Fauves Hongrois Musée Matisse

MUSEE MATISSE, Le Cateau-Cambrésis

À Céret, au Cateau-Cambrésis et Dijon, une exposition inédite : La découverte d’artistes hongrois précurseurs.

Une sélection a été réalisée parmi les œuvres de l’exposition hongroise par les trois musées partenaires, Céret, Dijon et Le Cateau-Cambrésis, pour présenter aujourd’hui les œuvres les plus emblématiques du fauvisme hongrois. Initiée par la Hongrie, cette exposition a pour but de présenter et de faire connaître au public français le travail de ces jeunes artistes, pour la plupart encore méconnus en France, qui révolutionnèrent la peinture magyare au contact des nouveaux courants picturaux du XXe siècle, en particulier le Fauvisme, et qui ouvrirent la voie aux différentes Avant-Gardes européennes.

Pour la 1ère fois, sont exposés en France, 116 peintures et 44 dessins des artistes hongrois qui ont révolutionné l’art de leur pays avant la première guerre mondiale au contact des nouveaux courants picturaux du début du XXe siècle, en particulier le Fauvisme. Le désir des jeunes artistes hongrois était alors, d’aller chaque hiver étudier à Paris -même s’ils devaient y vivre dans la misère-, puis de peindre en été dans le village d’artistes de Nagybánya et d'exposer à l'automne à Budapest.

Les artistes comme Czóbel, Berény, Perlrott Csaba ou Bornemisza fréquentent, à Paris, les Académies Julian, Colarossi et, entre 1908 et 1910, l’Académie Matisse. Ils découvrent les musées, les galeries Durand-Ruel et Vollard, ainsi que Gauguin, Seurat et Van Gogh. Surtout, ils sont mêlés à l’aventure des artistes fauves français, exposent au célèbre Salon d’Automne de 1905 dans la salle contiguë à celle des Fauves et reviennent dans leur pays avec des peintures qui provoquent une véritable «révolution» parmi les autres artistes hongrois.
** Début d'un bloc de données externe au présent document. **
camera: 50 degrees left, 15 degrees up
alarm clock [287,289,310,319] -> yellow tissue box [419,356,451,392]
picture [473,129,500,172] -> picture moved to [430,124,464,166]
Les tableaux explosent de couleurs vives, éclatantes, «fauves». Les artistes conquièrent une liberté d'expression qu’ils associent à la tradition naturaliste hongroise. L'art hongrois, s’ouvre à une nouvelle créativité.
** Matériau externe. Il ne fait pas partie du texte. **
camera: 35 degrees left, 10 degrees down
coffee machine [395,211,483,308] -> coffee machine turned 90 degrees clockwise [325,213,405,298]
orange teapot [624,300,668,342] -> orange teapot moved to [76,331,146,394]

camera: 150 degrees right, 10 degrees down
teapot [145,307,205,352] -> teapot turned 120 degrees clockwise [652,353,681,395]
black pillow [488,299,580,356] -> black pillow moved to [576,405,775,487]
Le début du siècle, la Hongrie est marqué par un essor général et un grand développement de ses relations culturelles avec la France. Ces années 1900 voient se multiplier, à Budapest, d'importantes expositions qui révèlent au public hongrois les plus grands maîtres de l'art français contemporain, de Manet à Van Gogh, en passant par Degas, Seurat, Matisse, Cézanne et Gauguin.